● **About this task**: For this exercise, return the line containing "wire [7:0]DOutB;" and every line after it through the end of the records below, without alteration.

[Opening Source information section]

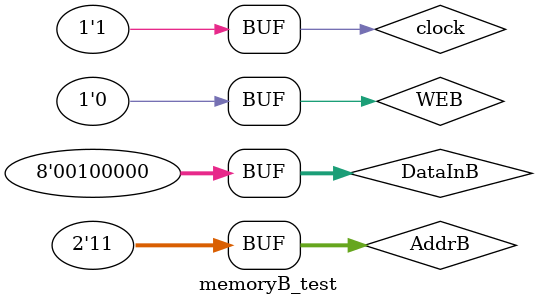
<source format=v>
module memoryB_test;

/* All test fixture outputs are declared as reg statements */
reg [1:0]AddrB;
reg WEB;
reg [7:0]DataInB;
reg clock;

/* All test fixture inputs are declared as wire statements */
wire [7:0]DOutB;

/* Module instantiation */
memoryB uut (.AddrB(AddrB),
             .WEB(WEB),
             .DataInB(DataInB),
             .clock(clock),
             .DOutB(DOutB));

/* Verification vectors here */
initial
begin
    AddrB = 2'b00; WEB = 1; DataInB = 8'b11111111; clock = 0;

                /* Write to the memory */
#5  AddrB = 2'b00; WEB = 1; DataInB = 8'b11111111; clock = 1;
#5                                                 clock = 0;
#5  AddrB = 2'b01; WEB = 1; DataInB = 8'b00000001; clock = 1;
#5                                                 clock = 0;
#5  AddrB = 2'b10; WEB = 1; DataInB = 8'b00000100; clock = 1;
#5                                                 clock = 0;
#5  AddrB = 2'b11; WEB = 1; DataInB = 8'b00100000; clock = 1;
#5                                                 clock = 0;

    /* Read from the memory */
#5  AddrB = 2'b00; WEB = 0; clock = 1;
#5                          clock = 0;
#5  AddrB = 2'b01; WEB = 0; clock = 1;
#5                          clock = 0;
#5  AddrB = 2'b10; WEB = 0; clock = 1;
#5                          clock = 0;
#5  AddrB = 2'b11; WEB = 0; clock = 1;
end

endmodule


</source>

[Closing Source information section]

● **Answer box**:
wire [7:0]DOutB;

/* Module instantiation */
memoryB uut (.AddrB(AddrB),
             .WEB(WEB),
             .DataInB(DataInB),
             .clock(clock),
             .DOutB(DOutB));

/* Verification vectors here */
initial
begin
    AddrB = 2'b00; WEB = 1; DataInB = 8'b11111111; clock = 0;

                /* Write to the memory */
#5  AddrB = 2'b00; WEB = 1; DataInB = 8'b11111111; clock = 1;
#5                                                 clock = 0;
#5  AddrB = 2'b01; WEB = 1; DataInB = 8'b00000001; clock = 1;
#5                                                 clock = 0;
#5  AddrB = 2'b10; WEB = 1; DataInB = 8'b00000100; clock = 1;
#5                                                 clock = 0;
#5  AddrB = 2'b11; WEB = 1; DataInB = 8'b00100000; clock = 1;
#5                                                 clock = 0;

    /* Read from the memory */
#5  AddrB = 2'b00; WEB = 0; clock = 1;
#5                          clock = 0;
#5  AddrB = 2'b01; WEB = 0; clock = 1;
#5                          clock = 0;
#5  AddrB = 2'b10; WEB = 0; clock = 1;
#5                          clock = 0;
#5  AddrB = 2'b11; WEB = 0; clock = 1;
end

endmodule


</source>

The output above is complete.